→ **PASSAGE**:
# 735iL engine noise



## n pinson (Feb 24, 2006)

I have been restoring our 1990 735iL E32 over the past month. The car didnt run over 2 years because of the fact that nobody had the time to fix some of the things wrong with it. But I have been working on it now. Well I changed the oil yesterday and did have a lot of sludge in it and I didnt feel comfortable running it thru the engine. Well the oil change went great, no problems there. For some reason the engine makes a randon whining noise all of a sudden. It seems to me like it comes from the head. I think possibly the camshaft is not getting sufficient lubrication. But of course I have never seen this problem and I really dont know for sure. The noise doesnt usually stay either it can stay on for a minute then it just stops all of a sudden. I dont think its a belt either. :dunno:

I have attached a 2 minute audio file so that you can hear the noise or whining that I'm talking about. The "whining" noise happenes at the 1:35 minute mark or so. Thanks for any help in advance and Happy Holidays to you.  :thumbup:

http://www.csit.parkland.edu/~npinson/bmw735il/


----------



## DanT (Apr 14, 2003)

I listened and I would recommend removing the drive belts and running the engine and see if the noise is still there. it sounds to me like a noise that could be coming from a belt-driven component. this is the easiest way to narrow it between a engine noise or a belt driven component noise. you should be safe to run the engine for a good 3-5 mins without risking overheat due to the water pump belt being off.

→ **DATA SEGMENT**:
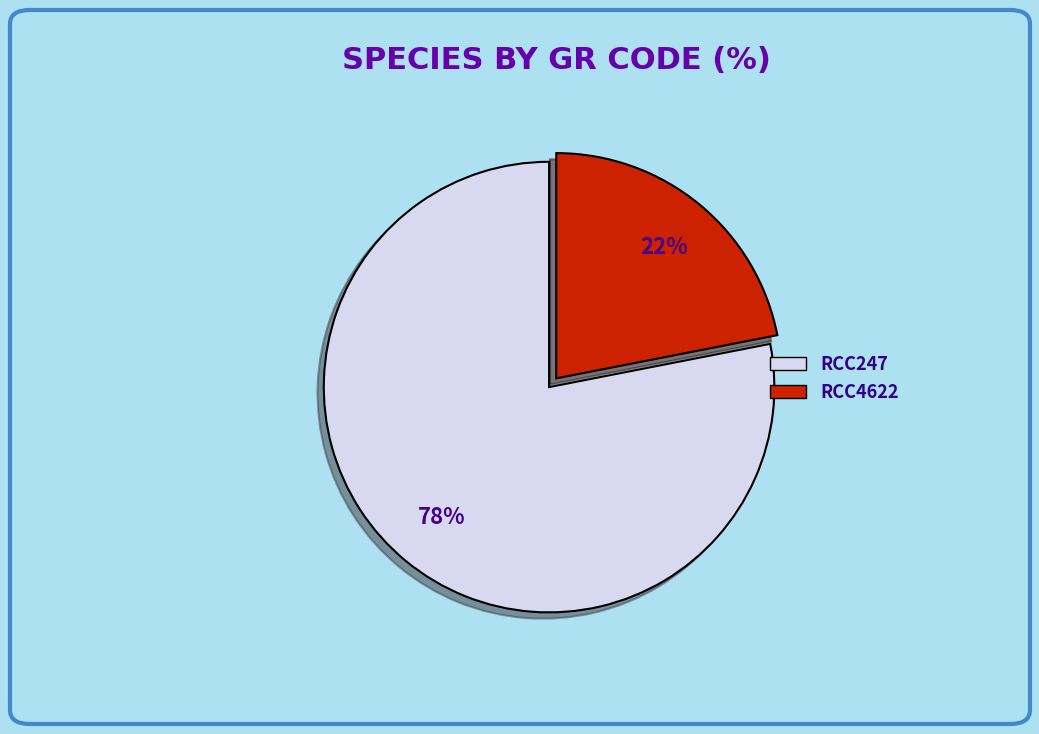

How many segments does this pie chart have?

2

→ **DIRECTIVE**:
Write out everything in the engine-noise thread from "http://www.csit.parkland.edu/~npinson/bmw735il/" down to "belt being off.", word for word.

→ **EXERCISE OUTPUT**:
http://www.csit.parkland.edu/~npinson/bmw735il/


----------



## DanT (Apr 14, 2003)

I listened and I would recommend removing the drive belts and running the engine and see if the noise is still there. it sounds to me like a noise that could be coming from a belt-driven component. this is the easiest way to narrow it between a engine noise or a belt driven component noise. you should be safe to run the engine for a good 3-5 mins without risking overheat due to the water pump belt being off.